* [TASK DIRECTIONS]: All lines in the data below carrying the string "ჩვენს" are to be located and copied.

• • •

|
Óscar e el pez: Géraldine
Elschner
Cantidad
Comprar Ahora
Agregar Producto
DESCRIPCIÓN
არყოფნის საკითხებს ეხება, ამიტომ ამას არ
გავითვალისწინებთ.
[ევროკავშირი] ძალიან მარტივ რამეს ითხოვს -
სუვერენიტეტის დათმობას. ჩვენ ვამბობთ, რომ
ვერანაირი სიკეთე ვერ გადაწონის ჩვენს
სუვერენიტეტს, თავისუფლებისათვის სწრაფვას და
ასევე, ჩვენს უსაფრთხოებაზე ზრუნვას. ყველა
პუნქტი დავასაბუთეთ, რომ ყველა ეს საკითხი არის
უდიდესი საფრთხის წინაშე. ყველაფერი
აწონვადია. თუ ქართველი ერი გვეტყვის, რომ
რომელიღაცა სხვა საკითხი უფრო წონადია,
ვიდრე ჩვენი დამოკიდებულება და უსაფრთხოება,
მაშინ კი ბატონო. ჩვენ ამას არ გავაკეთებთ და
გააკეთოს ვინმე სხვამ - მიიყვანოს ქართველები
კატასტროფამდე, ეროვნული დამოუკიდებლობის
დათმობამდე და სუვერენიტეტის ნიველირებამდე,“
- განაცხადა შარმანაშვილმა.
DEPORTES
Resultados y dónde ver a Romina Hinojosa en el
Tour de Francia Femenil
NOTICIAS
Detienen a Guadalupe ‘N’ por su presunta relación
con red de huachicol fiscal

• • •

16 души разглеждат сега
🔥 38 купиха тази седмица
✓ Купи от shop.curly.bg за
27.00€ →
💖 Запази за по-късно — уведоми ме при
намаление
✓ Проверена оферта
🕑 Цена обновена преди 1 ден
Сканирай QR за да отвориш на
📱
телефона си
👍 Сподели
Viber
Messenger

• • •

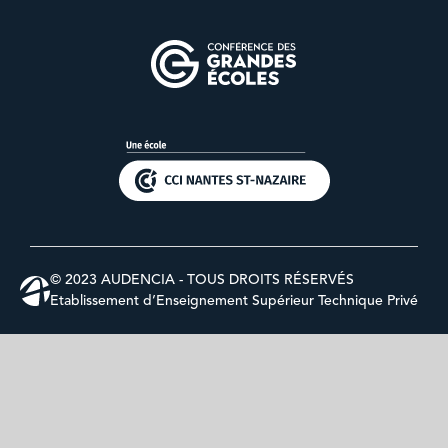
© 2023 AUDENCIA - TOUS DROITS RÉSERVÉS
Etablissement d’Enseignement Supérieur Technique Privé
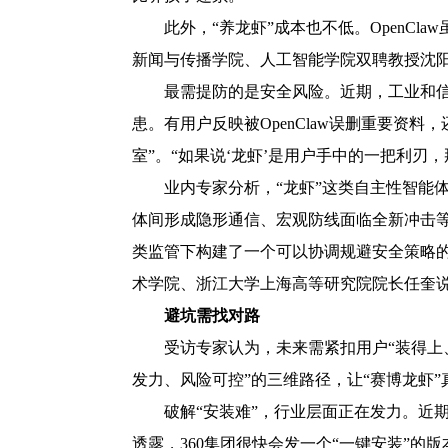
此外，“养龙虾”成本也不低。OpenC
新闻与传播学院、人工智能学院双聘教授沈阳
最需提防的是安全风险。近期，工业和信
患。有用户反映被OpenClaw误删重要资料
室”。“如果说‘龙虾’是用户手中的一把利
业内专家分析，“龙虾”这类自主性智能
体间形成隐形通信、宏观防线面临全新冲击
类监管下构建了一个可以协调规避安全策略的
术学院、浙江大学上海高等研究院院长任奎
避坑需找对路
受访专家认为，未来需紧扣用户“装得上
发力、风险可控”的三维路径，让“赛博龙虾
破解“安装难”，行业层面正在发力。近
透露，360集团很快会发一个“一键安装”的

• • •

* [SOLUTION BELOW]:
ვერანაირი სიკეთე ვერ გადაწონის ჩვენს
ასევე, ჩვენს უსაფრთხოებაზე ზრუნვას. ყველა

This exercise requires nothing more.